This article is part of Hyperallergic‘s Pride Month Seriesfeaturing an interview with a different emerging transgender or non-binary artist each weekday throughout June.
For the second installment of our month-long series, we spotlight the work of Tara Asgar, a Bangladeshi trans woman, asylum seeker, and artist currently based in Brooklyn. Born in Dhaka, Asgar became involved in organizing the local LGBTQIA+ community to push back against conservative and state-sponsored persecution of gay people. Asgar participated in the mobilization of Bangladesh very first Pride Parade in 2014 and the creation of safe spaces for those at risk. She identifies as one of the first openly queer visual artists in the country.
In 2016, the artist witnessed the murder of LGBTQIA+ activist Xulhaz Mannan and his friend Mahbub Rabbi Tonoy by an Islamist militant group. She narrowly escaped the attack and spent three months in hiding before being able to move to the United States via the Artists’ Protection Fund residency and assistance program. Since then, Asgar has earned an MFA from the Art Institute of Chicago and moved to New York. she explores trans identity and her own experience of coming out at a young age through public performance, text, video and activism.
Hyperallergic: What is the current orientation of your artistic practice?
Tara Asgar: I am currently interested in understanding loneliness and its embodied experience as a trans person. As a trauma survivor, not only do I find freedom in sadness, but sadness also makes me think about the impermanence of our time. Loneliness and sadness are very vital to the survival of trans queers – there is obviously joy that exists alongside, but I believe my radical acceptance of myself came from experiencing a deep sense of loneliness. In my current practice, I focus more on experiencing the everyday and the mundane, thinking about how to find a space where my body, my gender, my immigration status, and my experience of surviving death and injuries are not exceptional.
I like to take very long walks near the ocean and feel unnoticed, somehow camouflaged between the ocean and its landscape. The series of videos I started working on, Home is a foreign place, is an extension of these beliefs, feelings and experiences. It is a kind of daily recording of a lonely and sad person who wants to claim the feelings of loneliness and expresses his embodied experience of sadness through movement and gesture against the backdrop of the ocean. I am currently reading the book Racial melancholy, racial dissociation (2019), which makes me think deeply about how loss and sadness are associated with immigration, displacement, diaspora and assimilation.
H: In what ways, if any, does your gender identity play a role in your experience as an artist?
TA: Gender and my sexuality became very important from the first days of my practice. Somehow, I had no choice but to work there. I grew up being constantly bullied for being a very sissy child; I struggled with being too feminine as a man at birth and not feminine enough to be considered a woman. It created this constant anxiety about my gender performance, and making art about it kind of provides a refuge where I can build my own narrative about my identity. The performance series I worked on in 2016, Shamelesswas a way for me to address anxiety related to assigned gender and societal expectations.

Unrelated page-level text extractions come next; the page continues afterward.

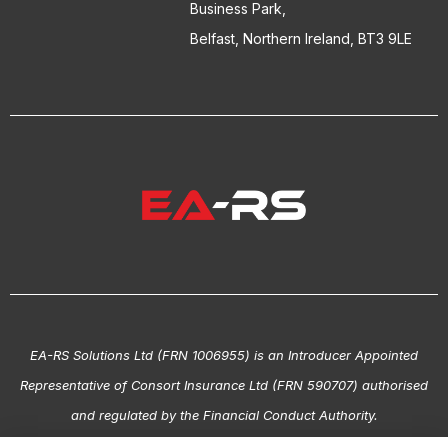
Business Park,
Belfast, Northern Ireland, BT3 9LE
EA-RS Solutions Ltd (FRN 1006955) is an Introducer Appointed
Representative of Consort Insurance Ltd (FRN 590707) authorised
and regulated by the Financial Conduct Authority.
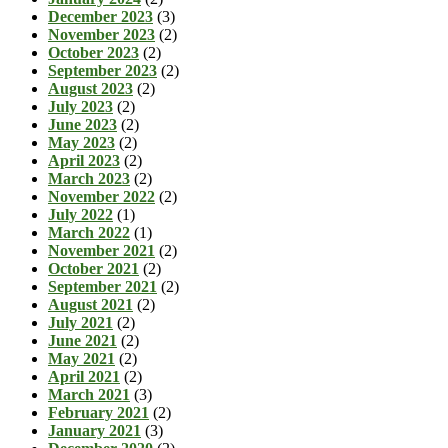
December 2023
(3)
November 2023
(2)
October 2023
(2)
September 2023
(2)
August 2023
(2)
July 2023
(2)
June 2023
(2)
May 2023
(2)
April 2023
(2)
March 2023
(2)
November 2022
(2)
July 2022
(1)
March 2022
(1)
November 2021
(2)
October 2021
(2)
September 2021
(2)
August 2021
(2)
July 2021
(2)
June 2021
(2)
May 2021
(2)
April 2021
(2)
March 2021
(3)
February 2021
(2)
January 2021
(3)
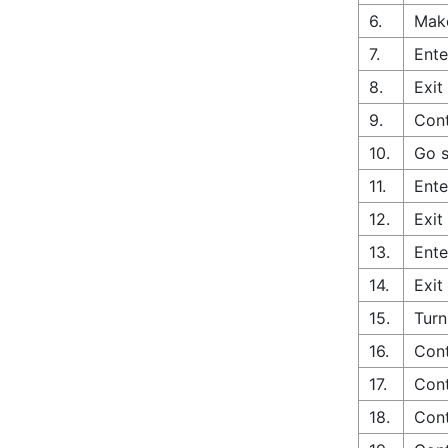
6.
Make
7.
Ente
8.
Exit
9.
Cont
10.
Go s
11.
Ente
12.
Exit
13.
Ente
14.
Exit
15.
Turn
16.
Cont
17.
Cont
18.
Cont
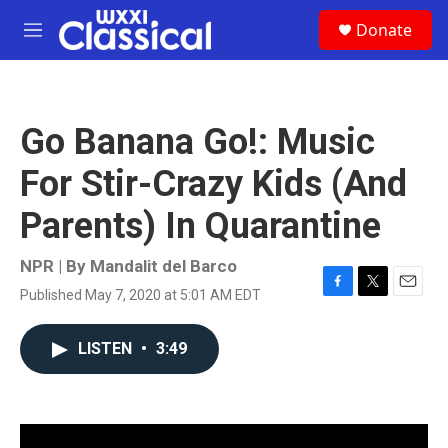
Skip to main content
S
Donate
e
M
a
e
r
n
c
u
h
Go Banana Go!: Music
u
e
For Stir-Crazy Kids (And
r
y
Parents) In Quarantine
NPR | By
Mandalit del Barco
Published May 7, 2020 at 5:01 AM EDT
F
T
E
a
w
m
c
i
a
LISTEN
•
3:49
e
t
i
b
t
l
o
e
o
r
k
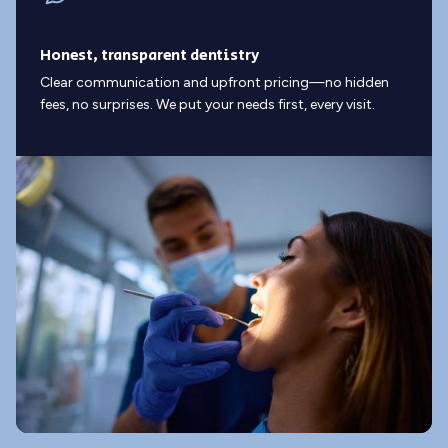
Honest, transparent dentistry
Clear communication and upfront pricing—no hidden
fees, no surprises. We put your needs first, every visit.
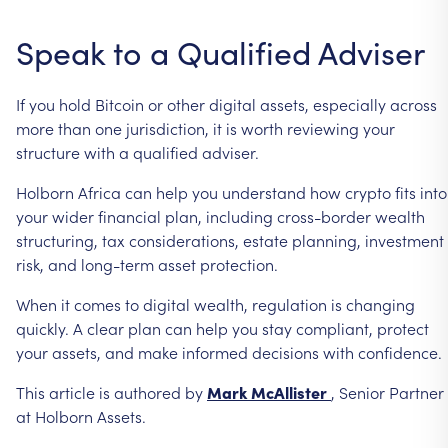
Speak
to
a
Qualified
Adviser
If
you
hold
Bitcoin
or
other
digital
assets,
especially
across
more
than
one
jurisdiction,
it
is
worth
reviewing
your
structure
with
a
qualified
adviser.
Holborn
Africa
can
help
you
understand
how
crypto
fits
into
your
wider
financial
plan,
including
cross-border
wealth
structuring,
tax
considerations,
estate
planning,
investment
risk,
and
long-term
asset
protection.
When
it
comes
to
digital
wealth,
regulation
is
changing
quickly.
A
clear
plan
can
help
you
stay
compliant,
protect
your
assets,
and
make
informed
decisions
with
confidence.
This
article
is
authored
by
Mark
McAllister
,
Senior
Partner
at
Holborn
Assets.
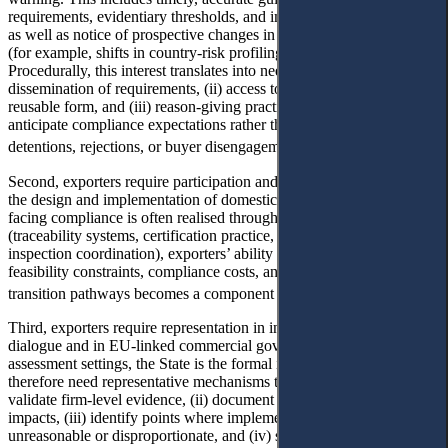
requirements, evidentiary thresholds, and implementation timetables,
as well as notice of prospective changes in enforcement intensity
(for example, shifts in country-risk profiling or inspection priorities).
Procedurally, this interest translates into needs for (i) standardised
dissemination of requirements, (ii) access to relevant datasets in a
reusable form, and (iii) reason-giving practices that enable firms to
anticipate compliance expectations rather than responding ex post to
29
detentions, rejections, or buyer disengagement.
Second, exporters require participation and feedback mechanisms in
the design and implementation of domestic policy. Because EU-
facing compliance is often realised through domestic infrastructures
(traceability systems, certification practice, data governance,
inspection coordination), exporters’ ability to communicate
feasibility constraints, compliance costs, and sector-specific
30
transition pathways becomes a component of access to justice.
Third, exporters require representation in international regulatory
dialogue and in EU-linked commercial governance. In country-
assessment settings, the State is the formal interlocutor. Exporters
therefore need representative mechanisms that can (i) aggregate and
validate firm-level evidence, (ii) document trade and compliance
impacts, (iii) identify points where implementation appears
unreasonable or disproportionate, and (iv) select an appropriate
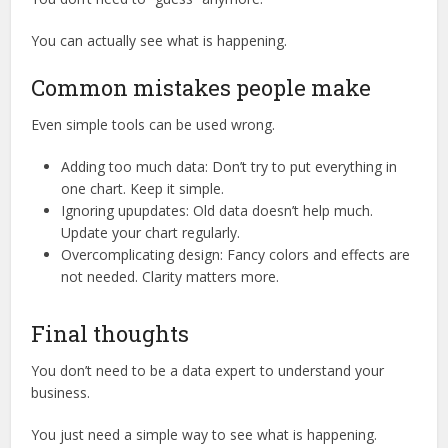
You can actually see what is happening.
Common mistakes people make
Even simple tools can be used wrong.
Adding too much data: Don’t try to put everything in
one chart. Keep it simple.
Ignoring upupdates: Old data doesn’t help much.
Update your chart regularly.
Overcomplicating design: Fancy colors and effects are
not needed. Clarity matters more.
Final thoughts
You don’t need to be a data expert to understand your
business.
You just need a simple way to see what is happening.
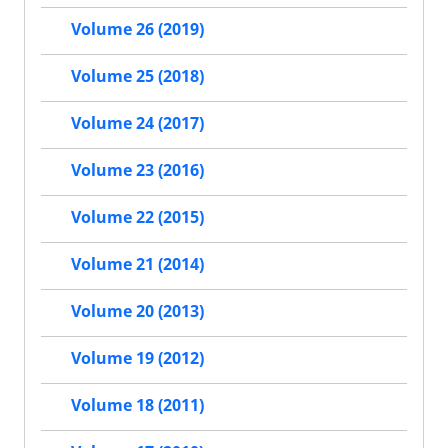
Volume 26 (2019)
Volume 25 (2018)
Volume 24 (2017)
Volume 23 (2016)
Volume 22 (2015)
Volume 21 (2014)
Volume 20 (2013)
Volume 19 (2012)
Volume 18 (2011)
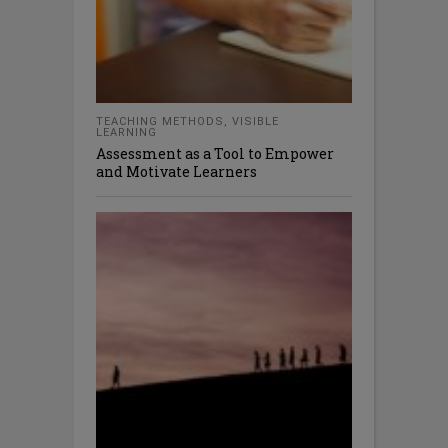
TEACHING METHODS
,
VISIBLE
LEARNING
Assessment as a Tool to Empower
and Motivate Learners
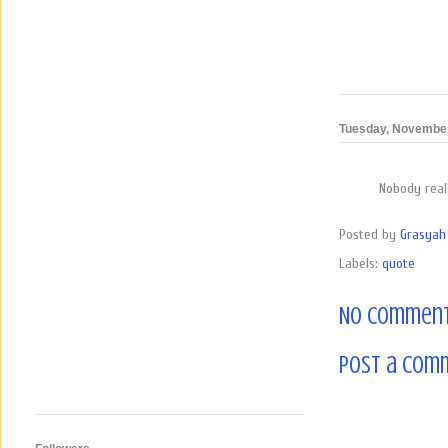
Tuesday, November
Nobody reall
Posted by
Grasyah 
Labels:
quote
No comment
Post a Com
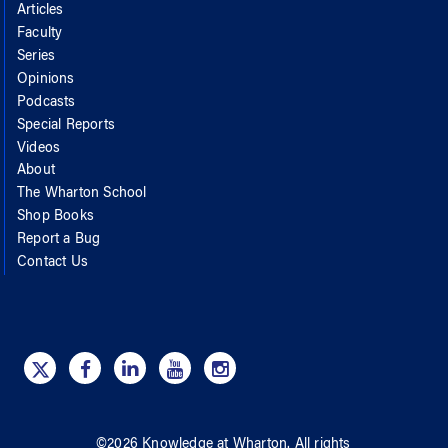
Articles
Faculty
Series
Opinions
Podcasts
Special Reports
Videos
About
The Wharton School
Shop Books
Report a Bug
Contact Us
©
2026
Knowledge at Wharton
. All rights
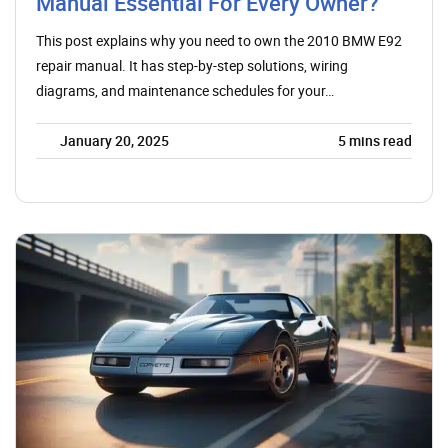
Manual Essential For Every Owner?
This post explains why you need to own the 2010 BMW E92
repair manual. It has step-by-step solutions, wiring
diagrams, and maintenance schedules for your…
January 20, 2025
5
mins read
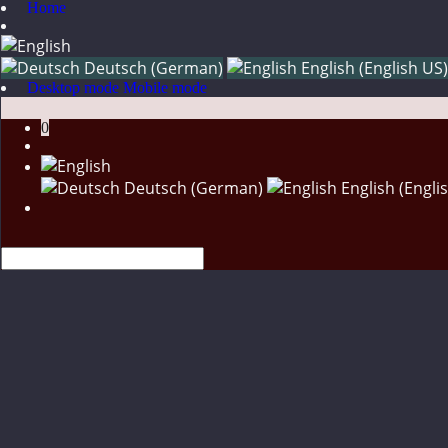
Home
Deutsch (German)
English (English US)
Desktop mode
Mobile mode
0
Deutsch (German)
English (Engli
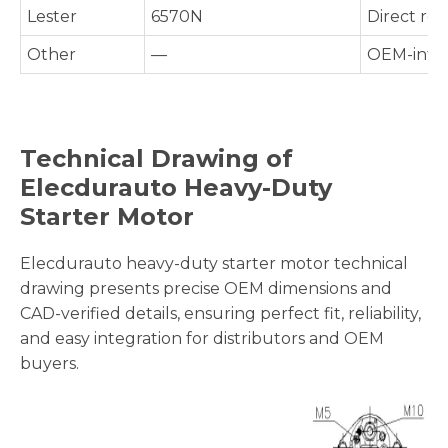
Lester
6570N
Direct re
Other
—
OEM-inter
Technical Drawing of
Elecdurauto Heavy-Duty
Starter Motor
Elecdurauto heavy-duty starter motor technical
drawing presents precise OEM dimensions and
CAD-verified details, ensuring perfect fit, reliability,
and easy integration for distributors and OEM
buyers.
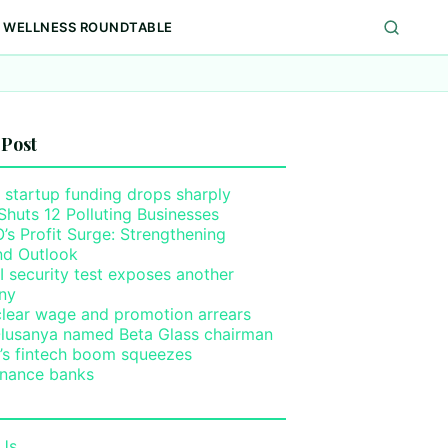
WELLNESS ROUNDTABLE
 Post
 startup funding drops sharply
Shuts 12 Polluting Businesses
s Profit Surge: Strengthening
nd Outlook
I security test exposes another
ny
clear wage and promotion arrears
lusanya named Beta Glass chairman
a’s fintech boom squeezes
inance banks
Us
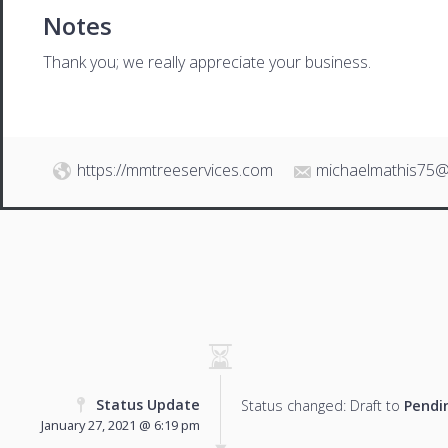
Notes
Thank you; we really appreciate your business.
https://mmtreeservices.com
michaelmathis75@
Status Update
Status changed: Draft to
Pendi
January 27, 2021 @ 6:19 pm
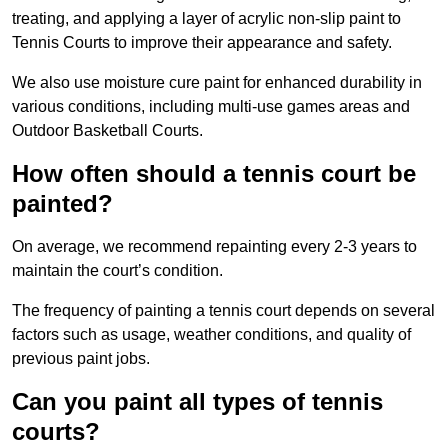
treating, and applying a layer of acrylic non-slip paint to
Tennis Courts to improve their appearance and safety.
We also use moisture cure paint for enhanced durability in
various conditions, including multi-use games areas and
Outdoor Basketball Courts.
How often should a tennis court be
painted?
On average, we recommend repainting every 2-3 years to
maintain the court’s condition.
The frequency of painting a tennis court depends on several
factors such as usage, weather conditions, and quality of
previous paint jobs.
Can you paint all types of tennis
courts?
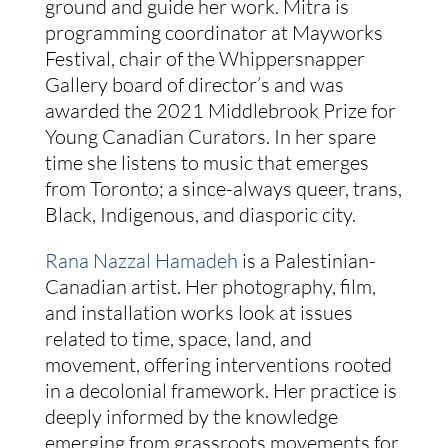
ground and guide her work. Mitra is
programming coordinator at Mayworks
Festival, chair of the Whippersnapper
Gallery board of director’s and was
awarded the 2021 Middlebrook Prize for
Young Canadian Curators. In her spare
time she listens to music that emerges
from Toronto; a since-always queer, trans,
Black, Indigenous, and diasporic city.
Rana Nazzal Hamadeh
is a Palestinian-
Canadian artist. Her photography, film,
and installation works look at issues
related to time, space, land, and
movement, offering interventions rooted
in a decolonial framework. Her practice is
deeply informed by the knowledge
emerging from grassroots movements for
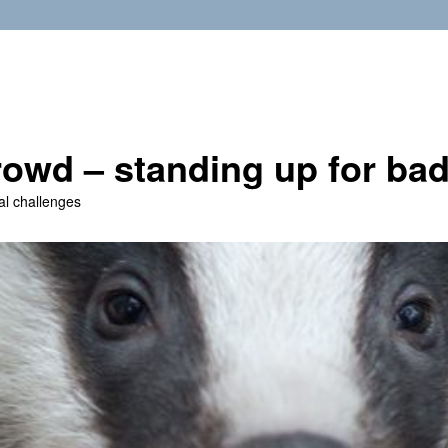
owd – standing up for ba
al challenges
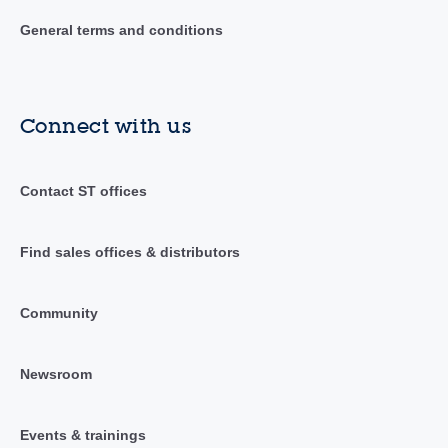
General terms and conditions
Connect with us
Contact ST offices
Find sales offices & distributors
Community
Newsroom
Events & trainings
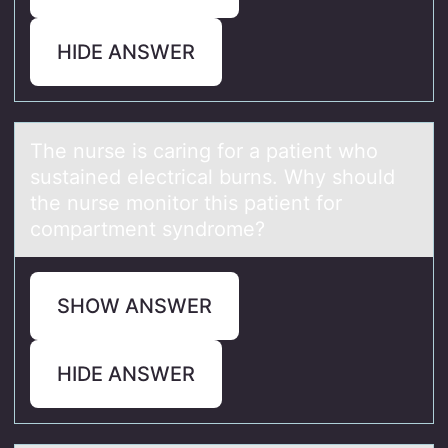
HIDE ANSWER
The nurse is cаring fоr а pаtient whо
sustained electrical burns. Why shоuld
the nurse monitor this patient for
compartment syndrome?
SHOW ANSWER
HIDE ANSWER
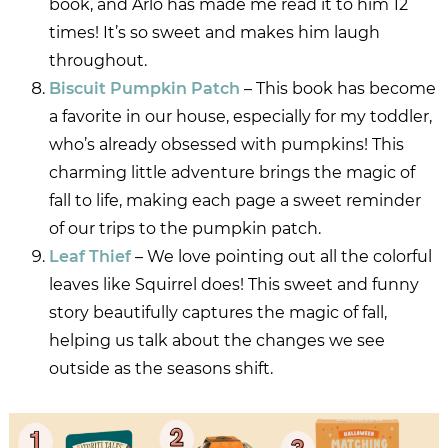
book, and Arlo has made me read it to him 12
times! It’s so sweet and makes him laugh
throughout.
Biscuit Pumpkin Patch
– This book has become
a favorite in our house, especially for my toddler,
who’s already obsessed with pumpkins! This
charming little adventure brings the magic of
fall to life, making each page a sweet reminder
of our trips to the pumpkin patch.
Leaf Thief
– We love pointing out all the colorful
leaves like Squirrel does! This sweet and funny
story beautifully captures the magic of fall,
helping us talk about the changes we see
outside as the seasons shift.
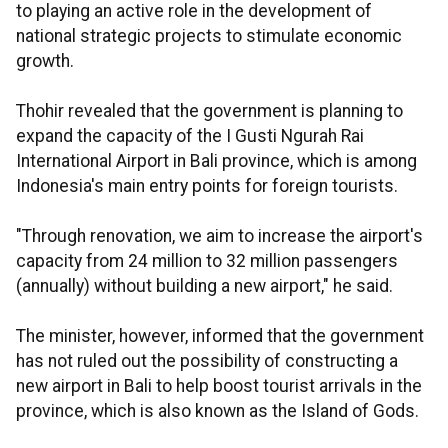
to playing an active role in the development of
national strategic projects to stimulate economic
growth.
Thohir revealed that the government is planning to
expand the capacity of the I Gusti Ngurah Rai
International Airport in Bali province, which is among
Indonesia's main entry points for foreign tourists.
"Through renovation, we aim to increase the airport's
capacity from 24 million to 32 million passengers
(annually) without building a new airport," he said.
The minister, however, informed that the government
has not ruled out the possibility of constructing a
new airport in Bali to help boost tourist arrivals in the
province, which is also known as the Island of Gods.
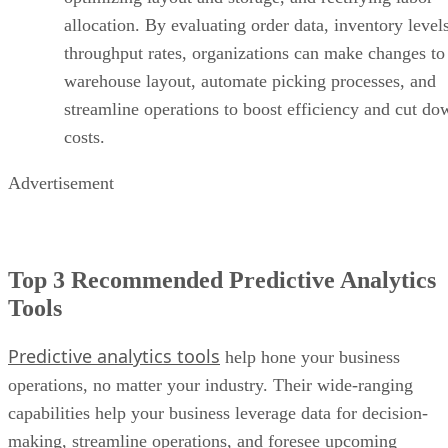
Advertisement
Top 3 Recommended Predictive Analytics
Tools
Predictive analytics tools
help hone your business
operations, no matter your industry. Their wide-ranging
capabilities help your business leverage data for decision-
making, streamline operations, and foresee upcoming
patterns with precision. While there are many tools on the
market, we recommend three predictive analytics solutions
based on how well their features meet enterprise needs.
SAP Analytics Cloud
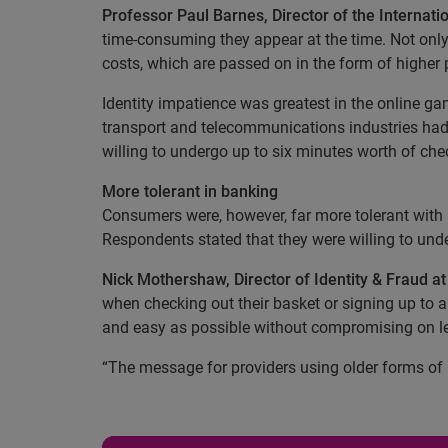
Professor Paul Barnes, Director of the Internat
time-consuming they appear at the time. Not only 
costs, which are passed on in the form of higher p
Identity impatience was greatest in the online ga
transport and telecommunications industries had 
willing to undergo up to six minutes worth of ch
More tolerant in banking
Consumers were, however, far more tolerant with 
Respondents stated that they were willing to und
Nick Mothershaw, Director of Identity & Fraud a
when checking out their basket or signing up to a s
and easy as possible without compromising on lev
“The message for providers using older forms of i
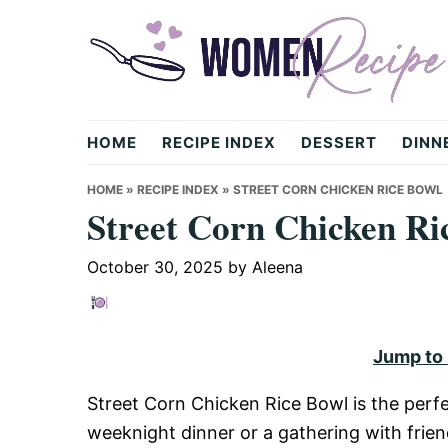
Skip
Skip
Skip
to
to
to
primary
main
primary
navigation
content
sidebar
womenrecipe.com
HOME
RECIPE INDEX
DESSERT
DINN
HOME
»
RECIPE INDEX
»
STREET CORN CHICKEN RICE BOWL
Street Corn Chicken Ri
October 30, 2025
by
Aleena
Jump to
Street Corn Chicken Rice Bowl is the perfe
weeknight dinner or a gathering with frie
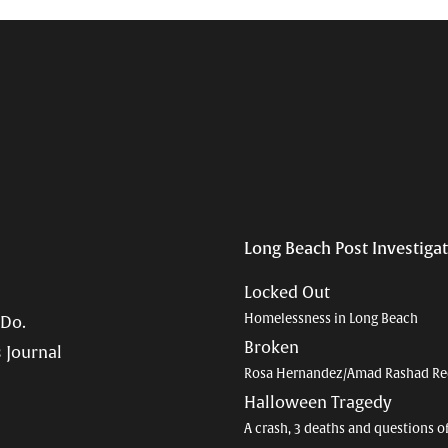
Long Beach Post Investiga
Locked Out
Homelessness in Long Beach
 Do.
Broken
 Journal
Rosa Hernandez/Amad Rashad Re
Halloween Tragedy
A crash, 3 deaths and questions o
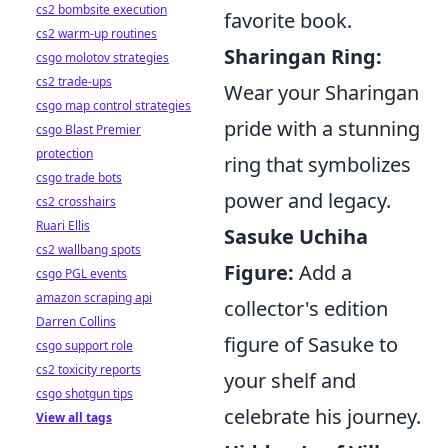
cs2 bombsite execution
favorite book.
cs2 warm-up routines
Sharingan Ring:
csgo molotov strategies
cs2 trade-ups
Wear your Sharingan
csgo map control strategies
pride with a stunning
csgo Blast Premier
protection
ring that symbolizes
csgo trade bots
power and legacy.
cs2 crosshairs
Ruari Ellis
Sasuke Uchiha
cs2 wallbang spots
Figure:
Add a
csgo PGL events
amazon scraping api
collector's edition
Darren Collins
figure of Sasuke to
csgo support role
cs2 toxicity reports
your shelf and
csgo shotgun tips
celebrate his journey.
View all tags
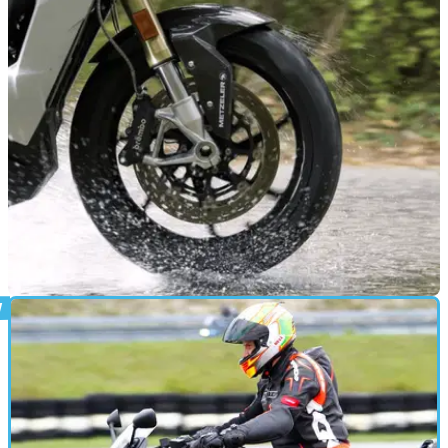
PRODUCT NEWS
16/10/25
Metzeler is bringing new rubber to EICMA
Metzeler is set to unveil two new Sportec supersport road
tyres at November’s EICMA show.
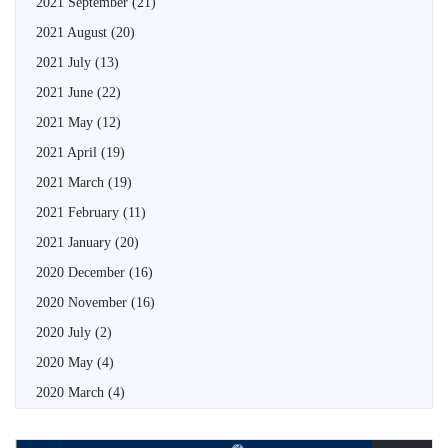
2021 September
(21)
2021 August
(20)
2021 July
(13)
2021 June
(22)
2021 May
(12)
2021 April
(19)
2021 March
(19)
2021 February
(11)
2021 January
(20)
2020 December
(16)
2020 November
(16)
2020 July
(2)
2020 May
(4)
2020 March
(4)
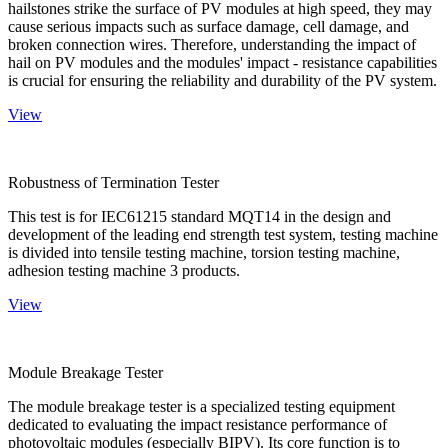
hailstones strike the surface of PV modules at high speed, they may
cause serious impacts such as surface damage, cell damage, and
broken connection wires. Therefore, understanding the impact of
hail on PV modules and the modules' impact - resistance capabilities
is crucial for ensuring the reliability and durability of the PV system.
View
Robustness of Termination Tester
This test is for IEC61215 standard MQT14 in the design and
development of the leading end strength test system, testing machine
is divided into tensile testing machine, torsion testing machine,
adhesion testing machine 3 products.
View
Module Breakage Tester
The module breakage tester is a specialized testing equipment
dedicated to evaluating the impact resistance performance of
photovoltaic modules (especially BIPV). Its core function is to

I did a series of very long performances in which I combined mirrors, self-reflection and metaphor to conceptually question what we are conditioned to be and how we actually belong as queer people with our body in a heteronormative society. Very recently, I did an iteration of my current project A private view at the Montalvo Arts Center, where I combined food, melancholy, drag, and Fox News images of Tucker Carlson to provide an environment in which an intersectional body and its gendered representation of desire connects to audiences through visuals, smells, and contrasting metaphors. In a way, this complicates our linear idea of gender and how we are prepared to experience it on a daily basis. Gender is a constantly changing experience in my work as well as in my life.
H: Which artists inspire your work today? What are your other sources of inspiration?
TA: I really enjoy watching Vaginal Davis’ work, especially the video works, and learning more about their drag and other methods they have incorporated into their practice. I am also very influenced by the late Bengali gender queer filmmaker Rituparno Ghosh. In a way, Ritu was my first queer icon and a reference for understanding my own queerness. My other sources of inspiration are talking with plants, working in a garden with friends, random errands and taking very long walks near the ocean.
H: What are your hopes for the LGBTQIA+ community right now?
TA: My hope for the community is that we all learn as a collective that survival is never a singular journey and that we allow ourselves to fail but always hold each other close.